Советскому обывателю этот факт говорил о многом, исходя из чего само собой разумеющимся воспринималось, что Снегирёвы – люди зажиточные, а глава семейства ещё и со связями. Могли бы они, конечно, перебраться в жильё и попрестижней, но сделать это Павлу Демьянычу не позволяла партийная этика.

Впрочем, он всегда отвечал Анне на её приветствия и даже однажды погладил по головке Лизу. Пожалуй, новые жильцы не вызывали у него отрицательных эмоций. Как, впрочем, и другие соседи, с которыми он почти не общался, уходя из дома рано утром и возвращаясь поздно вечером.

В общем, жизнь налаживалась.

Глава пятая

Иногда только посреди ночи Анна внезапно просыпалась с ощущением, будто не было никакой беды и счастливое прошлое продолжается. Она безмятежно жила несколько секунд, пока не открывала глаза и не упиралась взглядом в жёлтый прямоугольник на потолке, возвращавший её в реальность, где вровень с окном висел на проводах уличный фонарь, где в длинной комнате с крашеными стенами спала на диванчике её дочь, а на высокой кровати – приютившая их баба Клава.

А ещё Лиза вдруг становилась временами грустна и на глаза её набегали слёзы.

– Мам, а что с папой? Когда его отпустят?

– Не знаю, – честно отвечала Аня.

Багров, приехавший на денёк после Нового тридцать девятого года к сестре, хотел было что-то рассказать Анне о Фёдоре, судьба которого уже определилась, но Анна его оборвала:

– Не надо, Емельян Семёнович, для меня он умер. И больше я не хочу ничего о нём знать!

Он посмотрел на Аню долгим взглядом, видимо, поражаясь её жёсткости.

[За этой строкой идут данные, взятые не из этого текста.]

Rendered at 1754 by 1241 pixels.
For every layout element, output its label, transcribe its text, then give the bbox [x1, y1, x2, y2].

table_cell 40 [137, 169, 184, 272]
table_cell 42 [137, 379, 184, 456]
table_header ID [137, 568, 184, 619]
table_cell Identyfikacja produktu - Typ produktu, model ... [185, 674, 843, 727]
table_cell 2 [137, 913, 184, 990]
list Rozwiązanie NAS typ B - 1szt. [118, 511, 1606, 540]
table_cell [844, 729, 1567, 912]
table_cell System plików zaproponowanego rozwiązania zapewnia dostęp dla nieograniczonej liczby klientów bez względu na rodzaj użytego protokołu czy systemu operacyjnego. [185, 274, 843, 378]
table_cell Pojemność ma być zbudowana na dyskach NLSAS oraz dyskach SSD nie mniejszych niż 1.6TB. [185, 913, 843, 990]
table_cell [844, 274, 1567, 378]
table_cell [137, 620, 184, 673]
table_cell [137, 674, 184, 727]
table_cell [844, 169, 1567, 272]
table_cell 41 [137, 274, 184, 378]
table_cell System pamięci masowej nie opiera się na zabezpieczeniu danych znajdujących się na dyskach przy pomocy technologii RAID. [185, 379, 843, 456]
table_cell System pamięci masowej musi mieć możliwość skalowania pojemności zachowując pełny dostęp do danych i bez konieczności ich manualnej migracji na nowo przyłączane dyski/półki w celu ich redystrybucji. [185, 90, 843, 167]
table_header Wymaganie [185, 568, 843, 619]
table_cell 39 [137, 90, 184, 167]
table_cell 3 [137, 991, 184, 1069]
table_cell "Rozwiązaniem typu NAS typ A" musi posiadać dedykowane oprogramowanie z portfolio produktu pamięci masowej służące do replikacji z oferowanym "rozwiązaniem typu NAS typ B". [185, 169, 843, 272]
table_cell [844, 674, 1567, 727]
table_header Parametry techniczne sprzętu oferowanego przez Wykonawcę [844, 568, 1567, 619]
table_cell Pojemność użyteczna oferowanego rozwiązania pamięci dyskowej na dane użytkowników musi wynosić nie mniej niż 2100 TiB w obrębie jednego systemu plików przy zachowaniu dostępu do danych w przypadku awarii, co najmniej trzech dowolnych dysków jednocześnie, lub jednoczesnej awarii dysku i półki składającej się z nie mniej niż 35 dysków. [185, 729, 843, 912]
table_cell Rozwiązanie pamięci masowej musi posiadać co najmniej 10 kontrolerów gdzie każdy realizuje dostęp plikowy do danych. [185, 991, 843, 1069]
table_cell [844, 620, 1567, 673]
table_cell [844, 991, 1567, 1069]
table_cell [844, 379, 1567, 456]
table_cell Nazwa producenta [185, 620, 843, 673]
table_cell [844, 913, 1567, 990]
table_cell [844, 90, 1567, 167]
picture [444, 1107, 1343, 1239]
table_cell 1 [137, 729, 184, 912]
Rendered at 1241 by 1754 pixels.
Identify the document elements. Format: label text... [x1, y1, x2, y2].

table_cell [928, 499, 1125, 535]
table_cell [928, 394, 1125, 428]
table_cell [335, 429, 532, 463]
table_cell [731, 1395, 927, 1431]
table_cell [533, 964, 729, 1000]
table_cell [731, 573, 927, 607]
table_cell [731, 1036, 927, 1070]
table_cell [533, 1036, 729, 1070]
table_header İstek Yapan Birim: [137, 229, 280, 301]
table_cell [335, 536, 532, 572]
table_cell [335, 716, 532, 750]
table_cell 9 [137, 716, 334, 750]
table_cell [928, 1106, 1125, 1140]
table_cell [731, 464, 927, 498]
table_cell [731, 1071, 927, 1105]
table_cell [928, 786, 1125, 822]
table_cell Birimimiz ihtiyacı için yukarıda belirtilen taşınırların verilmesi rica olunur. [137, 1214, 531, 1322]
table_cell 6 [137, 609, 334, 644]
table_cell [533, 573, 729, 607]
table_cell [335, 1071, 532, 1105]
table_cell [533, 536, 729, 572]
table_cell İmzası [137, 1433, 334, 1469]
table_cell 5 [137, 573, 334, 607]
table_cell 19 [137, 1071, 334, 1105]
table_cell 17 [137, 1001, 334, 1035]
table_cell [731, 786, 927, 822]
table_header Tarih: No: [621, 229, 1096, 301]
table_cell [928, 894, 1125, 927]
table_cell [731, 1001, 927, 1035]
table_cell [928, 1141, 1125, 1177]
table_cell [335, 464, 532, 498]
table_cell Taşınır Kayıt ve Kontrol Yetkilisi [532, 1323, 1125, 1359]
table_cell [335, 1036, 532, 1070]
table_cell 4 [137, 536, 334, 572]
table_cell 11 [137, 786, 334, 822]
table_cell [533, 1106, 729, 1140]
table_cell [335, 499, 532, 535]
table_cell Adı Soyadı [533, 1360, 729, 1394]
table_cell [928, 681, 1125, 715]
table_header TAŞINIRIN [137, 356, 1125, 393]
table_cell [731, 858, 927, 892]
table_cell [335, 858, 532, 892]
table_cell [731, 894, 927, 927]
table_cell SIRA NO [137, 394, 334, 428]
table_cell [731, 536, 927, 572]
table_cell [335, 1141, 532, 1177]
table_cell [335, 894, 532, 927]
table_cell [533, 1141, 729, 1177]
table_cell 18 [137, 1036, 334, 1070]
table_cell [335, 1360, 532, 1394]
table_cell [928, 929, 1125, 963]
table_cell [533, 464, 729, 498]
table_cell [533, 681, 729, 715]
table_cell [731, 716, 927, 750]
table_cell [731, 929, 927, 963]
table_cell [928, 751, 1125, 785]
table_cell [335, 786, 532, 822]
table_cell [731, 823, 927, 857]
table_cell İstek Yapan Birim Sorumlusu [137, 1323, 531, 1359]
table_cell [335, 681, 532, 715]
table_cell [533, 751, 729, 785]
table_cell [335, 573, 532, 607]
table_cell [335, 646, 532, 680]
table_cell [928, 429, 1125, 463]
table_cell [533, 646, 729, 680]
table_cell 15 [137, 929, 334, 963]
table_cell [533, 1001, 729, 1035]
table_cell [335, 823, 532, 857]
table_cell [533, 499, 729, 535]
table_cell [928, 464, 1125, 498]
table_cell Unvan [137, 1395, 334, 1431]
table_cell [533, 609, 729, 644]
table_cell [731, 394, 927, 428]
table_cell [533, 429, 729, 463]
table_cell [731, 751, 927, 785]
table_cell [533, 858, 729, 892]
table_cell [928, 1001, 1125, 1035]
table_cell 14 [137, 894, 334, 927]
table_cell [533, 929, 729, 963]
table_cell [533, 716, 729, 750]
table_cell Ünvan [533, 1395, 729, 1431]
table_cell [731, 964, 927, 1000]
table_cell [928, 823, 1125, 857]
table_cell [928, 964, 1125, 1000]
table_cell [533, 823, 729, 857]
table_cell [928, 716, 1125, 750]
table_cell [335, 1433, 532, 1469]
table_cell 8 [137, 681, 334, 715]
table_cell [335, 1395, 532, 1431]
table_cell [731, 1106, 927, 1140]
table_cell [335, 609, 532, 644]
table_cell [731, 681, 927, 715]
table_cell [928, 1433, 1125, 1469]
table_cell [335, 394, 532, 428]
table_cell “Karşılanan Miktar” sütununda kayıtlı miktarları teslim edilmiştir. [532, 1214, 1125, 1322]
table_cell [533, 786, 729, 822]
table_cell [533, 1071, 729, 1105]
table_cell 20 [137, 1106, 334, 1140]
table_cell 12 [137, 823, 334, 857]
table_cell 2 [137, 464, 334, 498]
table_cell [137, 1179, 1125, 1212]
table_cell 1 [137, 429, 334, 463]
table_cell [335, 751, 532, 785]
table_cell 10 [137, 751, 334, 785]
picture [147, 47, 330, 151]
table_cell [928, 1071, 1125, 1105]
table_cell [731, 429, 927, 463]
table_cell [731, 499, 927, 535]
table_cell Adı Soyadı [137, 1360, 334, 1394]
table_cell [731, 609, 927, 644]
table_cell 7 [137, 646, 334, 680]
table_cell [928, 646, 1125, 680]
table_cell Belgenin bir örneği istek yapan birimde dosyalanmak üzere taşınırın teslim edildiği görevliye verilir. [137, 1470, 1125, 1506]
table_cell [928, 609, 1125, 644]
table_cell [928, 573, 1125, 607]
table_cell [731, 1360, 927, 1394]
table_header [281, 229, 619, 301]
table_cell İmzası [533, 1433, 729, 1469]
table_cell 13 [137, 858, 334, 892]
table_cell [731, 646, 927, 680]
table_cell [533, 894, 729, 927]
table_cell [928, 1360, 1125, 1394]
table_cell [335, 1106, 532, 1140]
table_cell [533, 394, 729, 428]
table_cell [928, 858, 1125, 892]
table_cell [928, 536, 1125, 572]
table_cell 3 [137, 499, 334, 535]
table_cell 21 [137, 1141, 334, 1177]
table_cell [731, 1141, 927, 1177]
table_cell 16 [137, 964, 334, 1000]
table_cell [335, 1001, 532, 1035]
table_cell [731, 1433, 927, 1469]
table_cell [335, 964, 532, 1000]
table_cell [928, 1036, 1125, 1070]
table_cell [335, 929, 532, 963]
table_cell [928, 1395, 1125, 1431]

– Ну и правильно, – сказал он наконец и переменил тему. – Как же ты с дочкой на диванчике умещаешься?

– А я на раскладушке. Очень удобно: на ночь поставил, утром убрал.

– И правда удобно, – улыбнулся Багров.

Баба Клава тем временем копалась в высоком, вишнёвого цвета шкафу, занимавшим угол рядом с дверью. Она доставала то одну вещь, то другую, выносила её из темноты на свет, внимательно рассматривала и убирала назад.

– Клав, ты на стол-то будешь собирать? – повернулся к ней Багров. – Небось, помнишь, что сегодня Рождество? – глаза его весело заискрились. – Небось уж и в церкву сбегала?

– А и сбегала! – с вызовом, как бы возвращаясь к прерванной перепалке, парировала Клавдия Семёновна. – Беспартейным ходить в храм не воспрещается!

Брат был атеистом, сестра – верующая. Для пролетарских семей, откуда они родом, это не являлось чем-то необычным, поскольку очень многие из рабочей среды находились под влиянием социалистических идей, отвергающих, как известно, религию.

Приверженцем этих идей был и рабочий Монинской шерстоткацкой фабрики Емельян Багров. Горячие деньки настали для него и его товарищей в декабре девятьсот пятого года, когда в Москве произошло вооружённое восстание. Поддержав московских рабочих, они объявили забастовку, организовали стачечный комитет и боевую дружину. Власть их держалась недолго – до прибытия в Лосиную слободу казаков. Боевая дружина была разгромлена, а её участники оказались за решёткой. Багрову же сопутствовала удача, и он избежал плена. Ему продолжало везти и дальше: он успешно скрывался от жандармов пока не покинул родные места. Удивительное дело, но, перебравшись в Калужскую губернию, в городок Барятино, он обосновался там под своим именем и спокойно жил до самого призыва в армию в начале германской войны. На фронте он проявил себя умелым, храбрым солдатом, а когда революционное брожение проникло и в армию, ожидаемо примкнул к большевикам. Дальше – служба в Красной Армии, фронты Гражданской войны… Больших чинов не достиг, как был рядовым, так рядовым и демобилизовался в двадцать третьем. Вернулся в Барятино, а жены и след простыл. Да, был он в мирной жизни женат, и всё у них с Аксиньей вроде бы ладом шло, а вот не дождалась. Люди сказали, что года три назад уехала с каким-то красным командиром. Что ж, так тому и быть! Он понимал: бабий век короток, а она всё одна да одна! К тому же и сам чувствовал сердцем: за столько лет разроднились они, сделались чужими друг другу. Так что особо горевать он не стал, а решил вернуться на родину.